MS: It was absolutely real. We wanted Amanda to be haunted by something. She can never be totally rid of [Victoria]. So they created this recurring dream — and Amanda’s a very credible witness. We believe everything that happened. You have to believe in the credibility of this young girl. So the answer is, in the first draft, we actually started shooting and it was Victoria’s heart. We wanted to leave the audience with a greater sense of a haunting. Because Amanda wouldn’t know.

US: Sunil recently said that when the finale episode was shot, it wasn’t known whether it would be a series finale — it sure felt like a series finale to Us!

MS: I didn’t think I should be coming back for season four. Not because I didn’t love the show, but I really felt that Victoria’s journey ended in a certain incarnation at the end of the last season. And if you looked at all of our finales except maybe at the end of season two, the show could have ended. I’ve always said that Victoria has always had a death wish. So I knew last fall that this would be my last season. This is something that we were working towards. But when they were shooting that last episode, they did not know whether it was the end of the show or not.

Madeleine Stowe in the series finale of Revenge
Madeleine Stowe in the series finale of Revenge. ABC/Richard Cartwright

US: What future do you imagine for the characters who have survived? Can Amanda really get her fairy tale ending?

MS: I think it’s going to be a little tricky for Amanda to have a great life when you’ve got somebody else’s heart in you. I was doing some research and some people were actually suggesting that a heart has its own intelligence which I find really fascinating. So take that as you will but does Victoria have a black heart? Maybe she has a good heart.

US: How did you and Emily Van Camp prep for your showdowns? And what is the mood like on set? Lighthearted or intense?

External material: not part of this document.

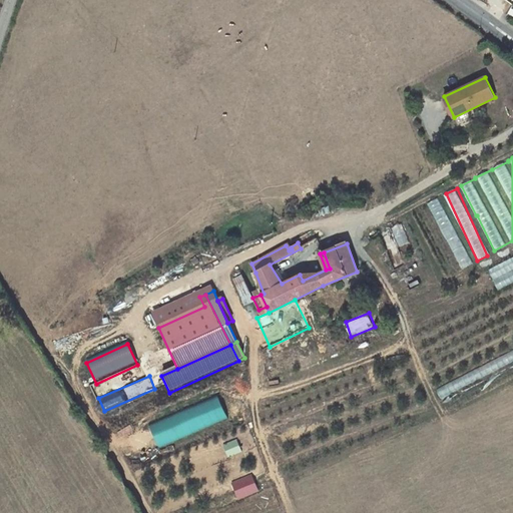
[(149,423),(159,446),(228,418),(218,395),(149,423)]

MS: It’s really interesting, I come from a different philosophy with respect to the work , and I find my work different than Emily does. She comes into it prepared and pretty much knowing what she’s going to do. I kind of like to zing around a little bit. It’s a very different thing stylistically, so I had to make adjustments. When I worked with Jennifer Jason Leigh (in season two) for example, she’s very similar, because we came from the same generation. But on the same token, I think Emily is enormously prepared and a quick study. In the final showdown, she was wonderful, she came in ablaze with a lot of fury that she had worked toward and I think she did not anticipate that I was going to have to take a hint which was, this woman’s completely ready to go.

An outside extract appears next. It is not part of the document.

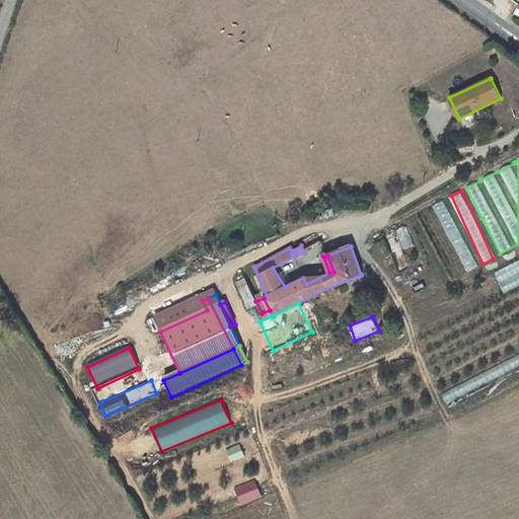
[(231,462),(244,457),(240,445),(226,450),(231,462)]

US: How did you say goodbye to Victoria? Did you take any mementos from the set?

MS: I wore a lot of L’Wren Scott; her clothes really seemed to suit Victoria. Vera Wang was another designer — those two designers really allowed me to inhabit the character. It was L’Wren Scott that designed the dress I blew myself up in. Which, by the way, I argued with Sunil and I said, “this is how I should go Sunil!” He said, "No Madeleine." It was so perfect, she blew herself up in the house, please let it happen. So he would laugh at me. But my wishful thinking, that’s how Victoria should have gone. In that red dress. If I could have one other thing, it would be the Grayson family portrait. From season one, it was always hanging at Grayson Manor. And I look at Josh [Bowman] and I look at Christa [Allen] and they’re so young. You saw them mature as human beings over the course of the show. That’s a beautiful pure moment. And Henry’s in there, and I miss Henry [Czerny].

US: Favorite Victoria moment?

MS: I absolutely love the walk to the plane at the end of season one, because I thought it was a great culmination of her emotional journey; she’s still hopeful in life, but she’s also ready to go down doing the right thing and she still screws Conrad over in the process, so I think that’s great. I love the moment on the beach in season one when she thinks Daniel’s been shot and she’s kind of hysterical and he comes to and says “mom”; it’s so pure, she runs to him and throws her arms around him and says “don’t say a word.” It’s the perfect motto of her life . I don’t agree with it as a human being and I had real problems getting past it., but when she murders Aiden [in season 3], it’s so utterly bizarre. That was really strong.